**Task to complete**
Reproduce every line of the material below verbatim, leaving out the pictures.

**Excerpted records**
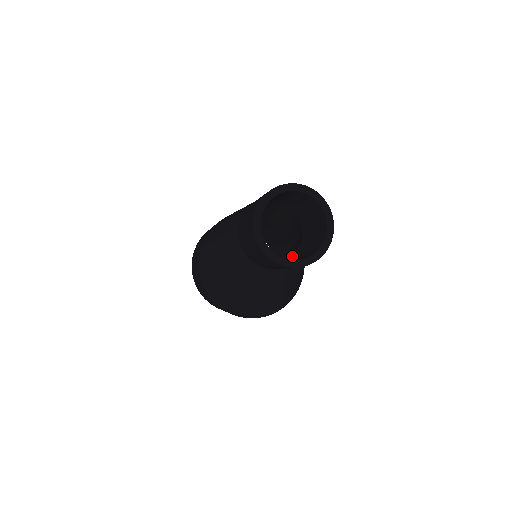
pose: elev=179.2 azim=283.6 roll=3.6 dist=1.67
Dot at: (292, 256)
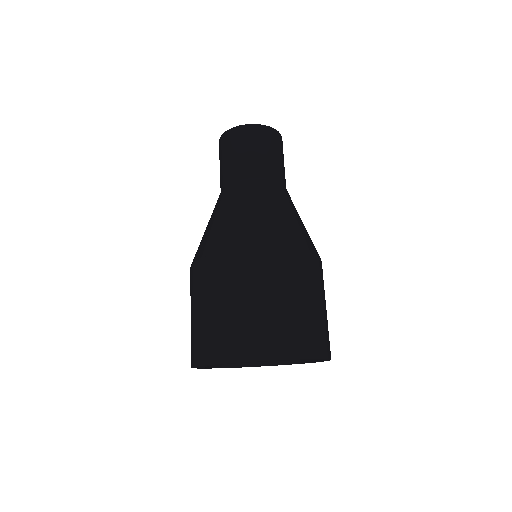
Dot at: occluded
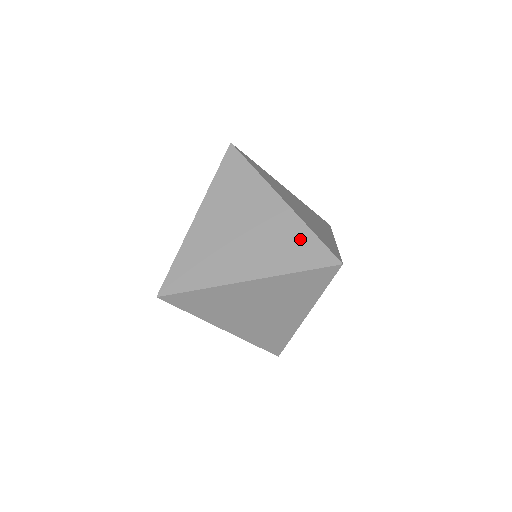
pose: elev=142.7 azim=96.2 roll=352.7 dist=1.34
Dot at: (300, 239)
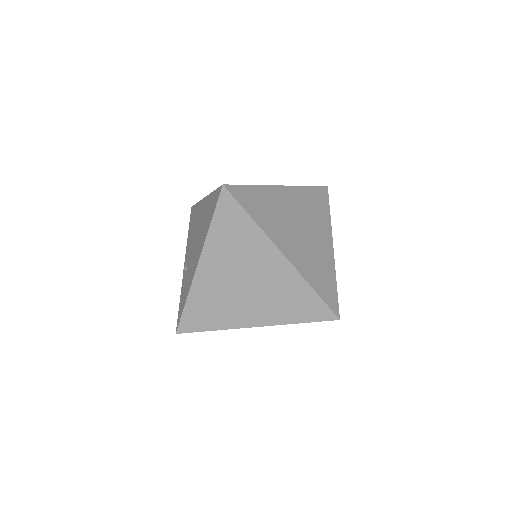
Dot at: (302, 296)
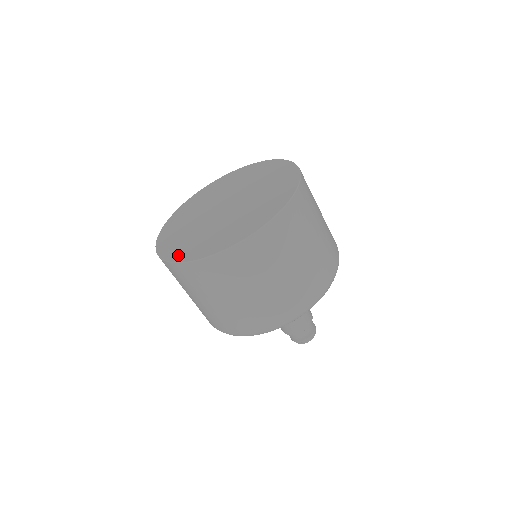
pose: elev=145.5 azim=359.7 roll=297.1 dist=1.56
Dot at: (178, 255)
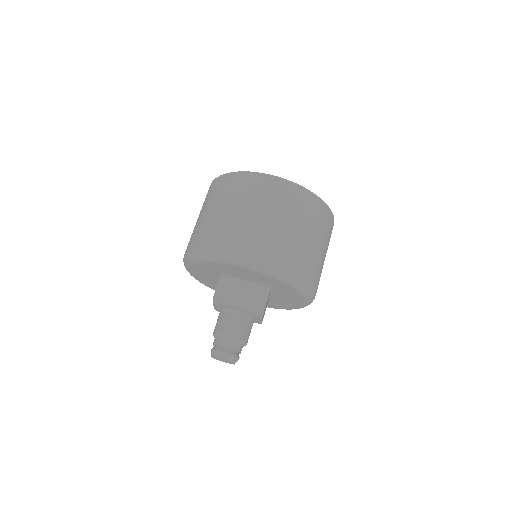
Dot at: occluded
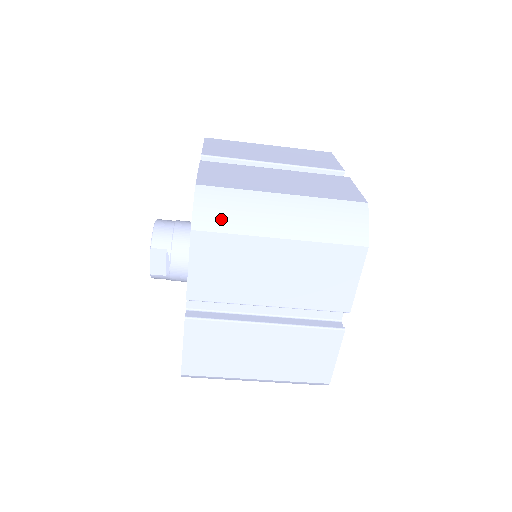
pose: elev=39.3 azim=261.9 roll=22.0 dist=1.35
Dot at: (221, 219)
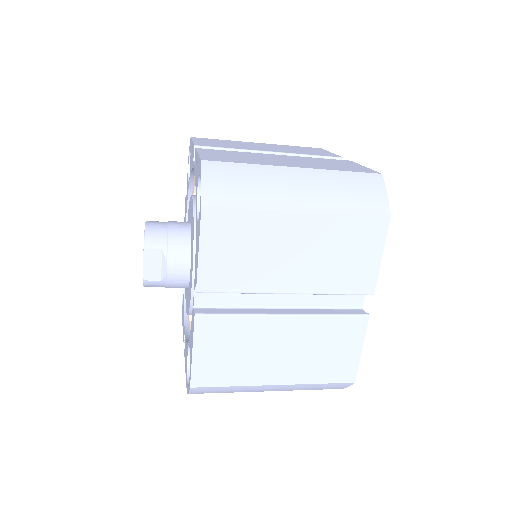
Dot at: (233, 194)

**Written solution**
pose: elev=179.2 azim=283.6 roll=3.6 dist=1.67
Dot at: (292, 256)
Dot at: occluded
pose: elev=142.7 azim=96.2 roll=352.7 dist=1.34
Dot at: (300, 239)
Dot at: (302, 296)
pose: elev=145.5 azim=359.7 roll=297.1 dist=1.56
Dot at: (178, 255)
Dot at: occluded
pose: elev=39.3 azim=261.9 roll=22.0 dist=1.35
Dot at: (221, 219)
Dot at: (233, 194)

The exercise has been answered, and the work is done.